- _Requirement_
Leave out the pictures and restate exactly, and only, the lines from the one that contains "index mcp: (647, 389)" through the final line of the material below.

==== Study material

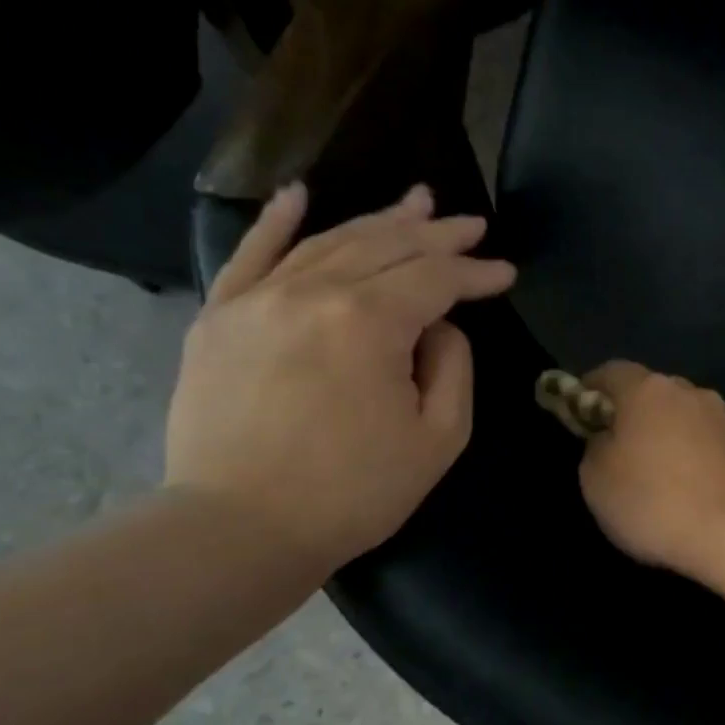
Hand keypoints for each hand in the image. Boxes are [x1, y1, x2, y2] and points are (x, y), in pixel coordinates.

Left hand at [166, 183, 515, 574]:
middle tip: (471, 223)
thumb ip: (453, 367)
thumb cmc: (352, 492)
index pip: (435, 277)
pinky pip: (250, 255)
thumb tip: (440, 326)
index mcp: (369, 321)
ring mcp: (258, 299)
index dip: (475, 272)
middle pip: (386, 246)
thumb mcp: (438, 439)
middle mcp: (312, 292)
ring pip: (329, 242)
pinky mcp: (219, 318)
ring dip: (378, 221)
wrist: (240, 529)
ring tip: (415, 203)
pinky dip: (276, 221)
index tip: (505, 272)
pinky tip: (298, 194)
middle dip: (436, 233)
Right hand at [577, 361, 724, 578]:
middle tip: (613, 452)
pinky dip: (688, 459)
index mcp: (647, 389)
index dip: (588, 390)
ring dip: (662, 438)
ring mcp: (721, 418)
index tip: (576, 415)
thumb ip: (595, 447)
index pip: (610, 372)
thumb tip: (608, 438)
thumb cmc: (656, 501)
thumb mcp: (596, 479)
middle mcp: (687, 392)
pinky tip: (684, 492)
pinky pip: (702, 444)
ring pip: (679, 419)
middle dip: (629, 415)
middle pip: (649, 393)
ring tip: (651, 478)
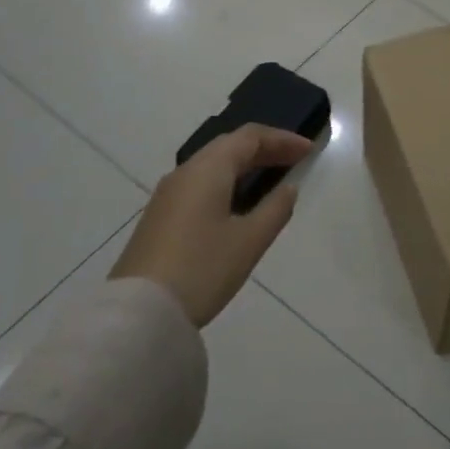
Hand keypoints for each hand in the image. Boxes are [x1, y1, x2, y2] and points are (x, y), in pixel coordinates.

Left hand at [111, 124, 312, 326]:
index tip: (309, 150)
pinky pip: (201, 183)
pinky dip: (228, 181)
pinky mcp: (161, 216)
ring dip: (245, 165)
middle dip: (265, 148)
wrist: (139, 311)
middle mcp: (185, 172)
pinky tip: (240, 202)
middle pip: (229, 146)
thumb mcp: (250, 241)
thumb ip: (276, 209)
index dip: (282, 139)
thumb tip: (288, 188)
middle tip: (295, 161)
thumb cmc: (202, 269)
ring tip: (273, 179)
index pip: (250, 136)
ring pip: (213, 164)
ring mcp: (168, 194)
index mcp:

========

- _Output for this task_
index mcp: (647, 389)
index dip: (588, 390)
ring dip: (662, 438)
ring mcp: (721, 418)
index tip: (576, 415)
thumb ip: (595, 447)
index pip: (610, 372)
thumb tip: (608, 438)
thumb cmc: (656, 501)
thumb mcp: (596, 479)
middle mcp: (687, 392)
pinky tip: (684, 492)
pinky pip: (702, 444)
ring pip: (679, 419)
middle dip: (629, 415)
middle pip: (649, 393)
ring tip: (651, 478)
Hand keypoints for each hand in the image. Boxes are [x1, y1, x2, y2] and points are (x, y), in pixel coordinates.

Left hand at [111, 124, 312, 326]:
index tip: (309, 150)
pinky pip: (201, 183)
pinky dip: (228, 181)
pinky mcp: (161, 216)
ring dip: (245, 165)
middle dip: (265, 148)
wrist: (139, 311)
middle mcp: (185, 172)
pinky tip: (240, 202)
middle pip: (229, 146)
thumb mcp: (250, 241)
thumb ip: (276, 209)
index dip: (282, 139)
thumb tip: (288, 188)
middle tip: (295, 161)
thumb cmc: (202, 269)
ring tip: (273, 179)
index pip: (250, 136)
ring pip: (213, 164)
ring mcp: (168, 194)
index mcp:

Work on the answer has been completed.